■ Stored data entries:
=======
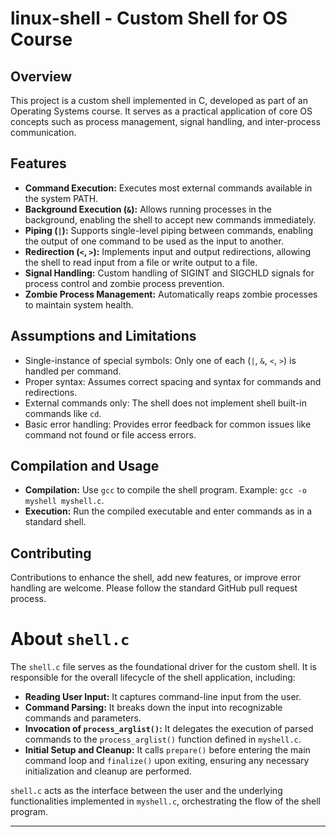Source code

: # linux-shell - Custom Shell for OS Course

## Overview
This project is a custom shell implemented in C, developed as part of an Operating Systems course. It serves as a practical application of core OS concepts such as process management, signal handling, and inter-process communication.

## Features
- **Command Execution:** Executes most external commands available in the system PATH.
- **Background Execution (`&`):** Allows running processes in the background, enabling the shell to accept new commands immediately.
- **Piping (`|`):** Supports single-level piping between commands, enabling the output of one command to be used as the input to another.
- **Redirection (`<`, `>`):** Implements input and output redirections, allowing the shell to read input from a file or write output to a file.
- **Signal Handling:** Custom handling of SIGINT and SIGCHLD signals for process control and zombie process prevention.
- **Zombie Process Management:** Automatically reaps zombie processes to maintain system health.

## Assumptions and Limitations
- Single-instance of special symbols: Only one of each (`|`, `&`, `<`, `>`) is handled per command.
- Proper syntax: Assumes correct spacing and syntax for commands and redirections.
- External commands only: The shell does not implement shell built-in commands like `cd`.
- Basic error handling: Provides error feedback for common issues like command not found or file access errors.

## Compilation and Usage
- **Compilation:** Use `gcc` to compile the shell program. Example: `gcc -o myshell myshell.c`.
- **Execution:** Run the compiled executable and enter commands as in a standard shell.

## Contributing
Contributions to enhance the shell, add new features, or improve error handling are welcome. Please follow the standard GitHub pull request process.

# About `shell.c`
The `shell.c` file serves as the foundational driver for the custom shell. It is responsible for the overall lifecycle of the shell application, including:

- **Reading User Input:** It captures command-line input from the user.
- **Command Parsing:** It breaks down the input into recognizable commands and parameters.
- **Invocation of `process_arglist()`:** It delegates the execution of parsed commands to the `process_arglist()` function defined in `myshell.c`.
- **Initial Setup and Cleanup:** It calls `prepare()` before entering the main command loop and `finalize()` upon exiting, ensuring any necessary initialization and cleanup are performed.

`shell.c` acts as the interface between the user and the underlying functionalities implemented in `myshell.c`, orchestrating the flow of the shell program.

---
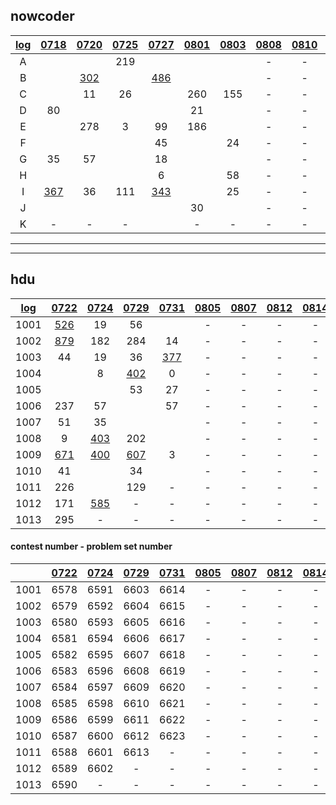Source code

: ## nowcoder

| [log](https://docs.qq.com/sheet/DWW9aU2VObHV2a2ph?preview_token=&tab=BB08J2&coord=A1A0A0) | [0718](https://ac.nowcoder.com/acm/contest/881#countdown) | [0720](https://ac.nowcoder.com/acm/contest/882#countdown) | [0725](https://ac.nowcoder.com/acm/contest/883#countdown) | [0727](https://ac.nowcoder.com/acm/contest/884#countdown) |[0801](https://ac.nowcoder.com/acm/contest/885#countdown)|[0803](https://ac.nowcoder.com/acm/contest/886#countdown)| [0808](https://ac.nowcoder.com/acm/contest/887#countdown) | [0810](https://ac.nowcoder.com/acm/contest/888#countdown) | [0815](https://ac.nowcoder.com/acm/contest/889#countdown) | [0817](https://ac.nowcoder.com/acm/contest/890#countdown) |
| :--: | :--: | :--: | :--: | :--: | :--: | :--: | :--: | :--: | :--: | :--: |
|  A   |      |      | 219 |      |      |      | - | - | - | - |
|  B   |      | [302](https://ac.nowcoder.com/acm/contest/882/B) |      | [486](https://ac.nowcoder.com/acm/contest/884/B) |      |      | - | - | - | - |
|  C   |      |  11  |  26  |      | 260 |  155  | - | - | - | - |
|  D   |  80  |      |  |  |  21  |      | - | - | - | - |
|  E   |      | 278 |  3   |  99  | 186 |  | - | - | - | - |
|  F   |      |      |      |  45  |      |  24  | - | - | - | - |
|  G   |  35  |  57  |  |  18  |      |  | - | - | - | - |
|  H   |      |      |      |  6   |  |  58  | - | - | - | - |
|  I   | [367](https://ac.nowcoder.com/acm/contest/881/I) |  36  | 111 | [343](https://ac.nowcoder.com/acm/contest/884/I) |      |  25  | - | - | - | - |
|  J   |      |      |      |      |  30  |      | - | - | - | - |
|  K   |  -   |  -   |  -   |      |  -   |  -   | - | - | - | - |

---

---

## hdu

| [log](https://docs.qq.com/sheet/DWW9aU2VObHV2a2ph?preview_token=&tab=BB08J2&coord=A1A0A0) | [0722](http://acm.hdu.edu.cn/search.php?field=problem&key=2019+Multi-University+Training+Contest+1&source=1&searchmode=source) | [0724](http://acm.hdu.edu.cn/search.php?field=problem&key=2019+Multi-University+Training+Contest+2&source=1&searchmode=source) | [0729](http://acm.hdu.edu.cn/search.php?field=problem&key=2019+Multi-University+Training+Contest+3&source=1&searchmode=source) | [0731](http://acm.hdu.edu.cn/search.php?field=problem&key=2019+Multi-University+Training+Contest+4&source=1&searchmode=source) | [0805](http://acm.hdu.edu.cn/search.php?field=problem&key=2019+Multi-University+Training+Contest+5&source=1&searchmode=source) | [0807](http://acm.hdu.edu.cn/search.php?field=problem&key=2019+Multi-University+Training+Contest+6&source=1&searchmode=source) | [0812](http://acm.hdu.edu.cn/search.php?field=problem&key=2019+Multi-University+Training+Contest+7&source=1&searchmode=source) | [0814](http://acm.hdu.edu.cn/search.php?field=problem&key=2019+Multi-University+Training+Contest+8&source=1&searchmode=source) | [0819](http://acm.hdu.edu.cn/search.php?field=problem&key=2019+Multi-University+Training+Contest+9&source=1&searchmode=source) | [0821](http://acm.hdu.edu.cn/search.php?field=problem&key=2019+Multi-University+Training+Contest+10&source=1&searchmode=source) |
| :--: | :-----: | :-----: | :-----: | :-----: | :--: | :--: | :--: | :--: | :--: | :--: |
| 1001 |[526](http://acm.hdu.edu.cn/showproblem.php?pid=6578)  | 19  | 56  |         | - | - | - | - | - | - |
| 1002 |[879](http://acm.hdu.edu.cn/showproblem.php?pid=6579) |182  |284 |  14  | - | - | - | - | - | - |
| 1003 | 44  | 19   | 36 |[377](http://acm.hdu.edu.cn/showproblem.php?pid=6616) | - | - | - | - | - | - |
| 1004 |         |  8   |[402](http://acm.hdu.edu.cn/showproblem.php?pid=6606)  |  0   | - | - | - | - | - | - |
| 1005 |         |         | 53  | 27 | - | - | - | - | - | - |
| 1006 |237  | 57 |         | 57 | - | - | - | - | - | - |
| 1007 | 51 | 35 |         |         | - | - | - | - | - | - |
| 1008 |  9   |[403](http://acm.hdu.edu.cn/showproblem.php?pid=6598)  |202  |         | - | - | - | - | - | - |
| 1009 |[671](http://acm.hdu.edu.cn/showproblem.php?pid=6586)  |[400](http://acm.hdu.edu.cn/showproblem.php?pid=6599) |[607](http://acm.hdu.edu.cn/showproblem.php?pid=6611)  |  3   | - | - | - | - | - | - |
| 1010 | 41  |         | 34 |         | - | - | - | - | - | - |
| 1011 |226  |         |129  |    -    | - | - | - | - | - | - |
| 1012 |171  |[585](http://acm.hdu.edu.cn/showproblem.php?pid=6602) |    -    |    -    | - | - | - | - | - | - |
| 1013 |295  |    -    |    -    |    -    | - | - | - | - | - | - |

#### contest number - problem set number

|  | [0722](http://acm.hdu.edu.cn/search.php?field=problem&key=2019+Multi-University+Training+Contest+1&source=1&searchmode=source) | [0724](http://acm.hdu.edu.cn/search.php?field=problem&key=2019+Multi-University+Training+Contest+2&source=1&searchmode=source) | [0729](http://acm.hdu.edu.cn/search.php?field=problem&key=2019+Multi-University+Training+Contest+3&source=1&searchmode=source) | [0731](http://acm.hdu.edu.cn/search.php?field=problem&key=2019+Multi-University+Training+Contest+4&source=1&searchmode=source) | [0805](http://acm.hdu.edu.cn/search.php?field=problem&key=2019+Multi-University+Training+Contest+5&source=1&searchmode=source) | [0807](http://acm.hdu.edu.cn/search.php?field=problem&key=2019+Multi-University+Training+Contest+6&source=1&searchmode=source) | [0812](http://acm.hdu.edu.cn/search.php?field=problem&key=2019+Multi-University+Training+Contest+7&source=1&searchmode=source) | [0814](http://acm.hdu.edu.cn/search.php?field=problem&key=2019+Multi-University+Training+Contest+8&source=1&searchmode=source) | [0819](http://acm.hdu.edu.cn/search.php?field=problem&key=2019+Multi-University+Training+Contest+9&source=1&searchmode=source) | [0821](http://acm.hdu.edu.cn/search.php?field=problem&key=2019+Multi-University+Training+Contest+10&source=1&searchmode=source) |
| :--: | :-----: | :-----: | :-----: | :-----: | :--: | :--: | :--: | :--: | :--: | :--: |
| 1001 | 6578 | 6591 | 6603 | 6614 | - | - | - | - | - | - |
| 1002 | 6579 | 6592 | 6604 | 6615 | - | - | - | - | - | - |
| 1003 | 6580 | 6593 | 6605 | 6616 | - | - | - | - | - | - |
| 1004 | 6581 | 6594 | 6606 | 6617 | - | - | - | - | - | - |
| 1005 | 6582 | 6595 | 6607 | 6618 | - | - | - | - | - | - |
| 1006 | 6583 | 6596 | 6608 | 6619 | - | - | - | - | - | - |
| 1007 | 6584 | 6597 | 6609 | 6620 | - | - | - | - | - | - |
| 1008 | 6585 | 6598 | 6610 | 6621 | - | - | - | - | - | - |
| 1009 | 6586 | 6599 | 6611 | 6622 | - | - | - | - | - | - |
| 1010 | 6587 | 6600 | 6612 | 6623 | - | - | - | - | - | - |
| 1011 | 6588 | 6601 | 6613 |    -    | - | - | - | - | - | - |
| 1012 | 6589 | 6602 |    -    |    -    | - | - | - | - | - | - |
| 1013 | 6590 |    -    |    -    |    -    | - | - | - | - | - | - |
=======
■ WORK INSTRUCTIONS: Copy the material word for word from its first line through the line containing "Contributions to enhance", including that line. Leave the pictures out of your copy.

■ WRITTEN SOLUTION:
Source code

: # linux-shell - Custom Shell for OS Course

## Overview
This project is a custom shell implemented in C, developed as part of an Operating Systems course. It serves as a practical application of core OS concepts such as process management, signal handling, and inter-process communication.

## Features
- **Command Execution:** Executes most external commands available in the system PATH.
- **Background Execution (`&`):** Allows running processes in the background, enabling the shell to accept new commands immediately.
- **Piping (`|`):** Supports single-level piping between commands, enabling the output of one command to be used as the input to another.
- **Redirection (`<`, `>`):** Implements input and output redirections, allowing the shell to read input from a file or write output to a file.
- **Signal Handling:** Custom handling of SIGINT and SIGCHLD signals for process control and zombie process prevention.
- **Zombie Process Management:** Automatically reaps zombie processes to maintain system health.

## Assumptions and Limitations
- Single-instance of special symbols: Only one of each (`|`, `&`, `<`, `>`) is handled per command.
- Proper syntax: Assumes correct spacing and syntax for commands and redirections.
- External commands only: The shell does not implement shell built-in commands like `cd`.
- Basic error handling: Provides error feedback for common issues like command not found or file access errors.

## Compilation and Usage
- **Compilation:** Use `gcc` to compile the shell program. Example: `gcc -o myshell myshell.c`.
- **Execution:** Run the compiled executable and enter commands as in a standard shell.

## Contributing
Contributions to enhance the shell, add new features, or improve error handling are welcome. Please follow the standard GitHub pull request process.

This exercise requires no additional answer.